### CONSIGNE:
Recopiez à l'identique, s'il vous plaît, le passage de la critique de La Traque qui débute aux mots « La force supplémentaire » et s'arrête après « ou en Indochine. ».

-------- EXTRAIT

Alors, déjà le film mérite entièrement d’être revu/découvert/réhabilité, c’est un truc très sale, gris, malaisant, qui te fait arpenter la forêt en plein automne (Et s’y tient tout du long), une voie ferrée et des ruines, et qui te demande de croire, tiens-toi bien, que la bande de notables plus ou moins notables (Tous ont des intérêts croisés) est joués par : Jean-Pierre Marielle & Philippe Léotard (Les frangins pourris, par qui tout commence), Michel Robin (Qui oublie son fusil), Michel Constantin (Réticent tant que ça le met pas dans la merde), Jean-Luc Bideau, Michael Lonsdale, Paul Crauchet. Brochette aussi géniale qu’improbable d’acteurs magnifiques campant une belle bande d’ordures.
La force supplémentaire de La Traque, ce qui le rapproche d’un certain cinéma chabrolien c’est la richesse de différenciation de chacun de ses protagonistes, aussi détestables soient-ils. Dans mon souvenir vague et binaire, c’était des ordures dégueulasses. Point. En fait c’est plus complexe que cela, ils sont reliés les uns les autres, puisque ce sont des gens importants, ici un conseiller régional ou un éminent bourgeois local, là un assureur ou un notaire. Avec leurs propres secrets et casseroles qu’il vaut mieux ne pas ébruiter. Certains se mettent en retrait, d’autres s’occupent des manigances. Pour qu’au final, la battue initiale de simples chasseurs beaufs se mue en mission façon unité militaire – Rien d’étonnant alors à ce que certains se remémorent leurs passages en Algérie ou en Indochine.
Le film est âpre d’entrée, dans une double introduction où Mimsy Farmer arrive en voiture et semble s’engouffrer dans la nuit normande, puis dans une chambre d’hôtel miteuse, avant qu’un cut sordide sur un fusil vienne introduire Jean-Luc Bideau, dans le même hôtel avec sa maitresse. Plus tard c’est lui qui la conduit vers la visite d’une longère en forêt et ils sont déjà traqués, en voiture, par ses amis chasseurs qui les pourchassent gentiment. Ce sont des gosses, dit-il. Mais déjà le jeu prend des allures bestiales, déstabilisantes. Un interminable repas, bien arrosé précédant une battue au sanglier fera ensuite entrer le film dans une atmosphère forestière et marécageuse, poisseuse et irrespirable qu’il ne quittera plus.
Avant que ça ne dérape brutalement, au détour d’un viol dans une chapelle. Les chasseurs oublient le sanglier et pourchassent la jeune anglaise, en fuite, qui pourrait parler. On plonge en plein survival. Tout se déroule en extérieur, le temps d’un après-midi, le long des routes désertes, entre les arbres, les roseaux et les étangs. La réalisation sobre mais efficace de Serge Leroy colle à la situation, la photo terne accentue la lourdeur du climat. On se prend les cris de perdition de Marielle et les gémissements d’agonie de Léotard dans la gueule. Car tout le film ou presque se vit du point de vue des chasseurs. De Mimsy Farmer nous ne verront que parcimonieusement ses courses folles et silencieuses avant ce « Help » hurlé jusqu’à trépas absolument déchirant.
Autre point qui a son importance, les quelques séquences douloureuses de La Traque, celles que j’avais gardé en mémoire (de façon odieusement déformée) ne sont jamais écrasées par l’exploit ou la performance (Comme on pourrait le reprocher à un certain Gaspar Noé, par exemple) mais au contraire brillent par leur sécheresse et leur brièveté. Le film n’est pas trop sale ou trop violent pour être dans la démonstration au contraire, il impressionne par ses nuances (Sans l’effet de groupe, point de traque) et son imperceptible dérapage.

----------------
-------- DONNÉES FOURNIES

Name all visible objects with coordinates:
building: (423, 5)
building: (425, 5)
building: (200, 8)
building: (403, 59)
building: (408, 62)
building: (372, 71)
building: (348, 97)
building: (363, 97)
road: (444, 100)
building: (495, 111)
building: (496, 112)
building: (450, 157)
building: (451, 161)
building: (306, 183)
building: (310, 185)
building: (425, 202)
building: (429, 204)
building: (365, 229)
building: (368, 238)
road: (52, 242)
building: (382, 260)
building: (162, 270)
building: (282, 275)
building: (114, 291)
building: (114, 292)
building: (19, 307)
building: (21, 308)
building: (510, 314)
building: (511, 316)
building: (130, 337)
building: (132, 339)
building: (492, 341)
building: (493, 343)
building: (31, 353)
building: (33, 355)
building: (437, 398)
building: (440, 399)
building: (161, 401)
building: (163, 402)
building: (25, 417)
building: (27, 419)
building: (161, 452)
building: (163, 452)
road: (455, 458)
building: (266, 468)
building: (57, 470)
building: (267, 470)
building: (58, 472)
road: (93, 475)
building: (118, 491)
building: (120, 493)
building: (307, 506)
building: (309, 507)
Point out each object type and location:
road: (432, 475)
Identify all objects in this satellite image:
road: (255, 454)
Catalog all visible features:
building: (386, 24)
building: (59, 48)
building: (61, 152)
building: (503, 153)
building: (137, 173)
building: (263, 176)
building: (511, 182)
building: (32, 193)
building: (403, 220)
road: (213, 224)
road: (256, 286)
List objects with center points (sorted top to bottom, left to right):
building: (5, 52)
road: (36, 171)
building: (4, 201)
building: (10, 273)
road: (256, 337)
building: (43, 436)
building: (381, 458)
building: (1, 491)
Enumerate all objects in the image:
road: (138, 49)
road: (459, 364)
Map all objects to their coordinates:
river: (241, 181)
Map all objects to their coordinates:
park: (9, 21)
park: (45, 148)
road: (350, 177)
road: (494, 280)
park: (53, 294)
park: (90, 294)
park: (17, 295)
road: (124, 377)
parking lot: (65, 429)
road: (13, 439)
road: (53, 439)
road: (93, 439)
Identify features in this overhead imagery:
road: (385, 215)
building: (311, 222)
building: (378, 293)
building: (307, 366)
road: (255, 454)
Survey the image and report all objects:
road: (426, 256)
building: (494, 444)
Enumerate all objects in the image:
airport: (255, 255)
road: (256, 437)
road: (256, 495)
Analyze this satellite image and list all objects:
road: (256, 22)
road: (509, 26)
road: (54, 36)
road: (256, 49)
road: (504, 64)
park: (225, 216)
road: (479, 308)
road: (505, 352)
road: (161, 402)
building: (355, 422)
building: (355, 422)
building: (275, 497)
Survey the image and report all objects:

----------------

### CORRIGÉ:
La force supplémentaire de La Traque, ce qui le rapproche d’un certain cinéma chabrolien c’est la richesse de différenciation de chacun de ses protagonistes, aussi détestables soient-ils. Dans mon souvenir vague et binaire, c’était des ordures dégueulasses. Point. En fait c’est plus complexe que cela, ils sont reliés les uns les autres, puisque ce sont des gens importants, ici un conseiller régional ou un éminent bourgeois local, là un assureur ou un notaire. Avec leurs propres secrets et casseroles qu’il vaut mieux ne pas ébruiter. Certains se mettent en retrait, d’autres s’occupent des manigances. Pour qu’au final, la battue initiale de simples chasseurs beaufs se mue en mission façon unité militaire – Rien d’étonnant alors à ce que certains se remémorent leurs passages en Algérie ou en Indochine.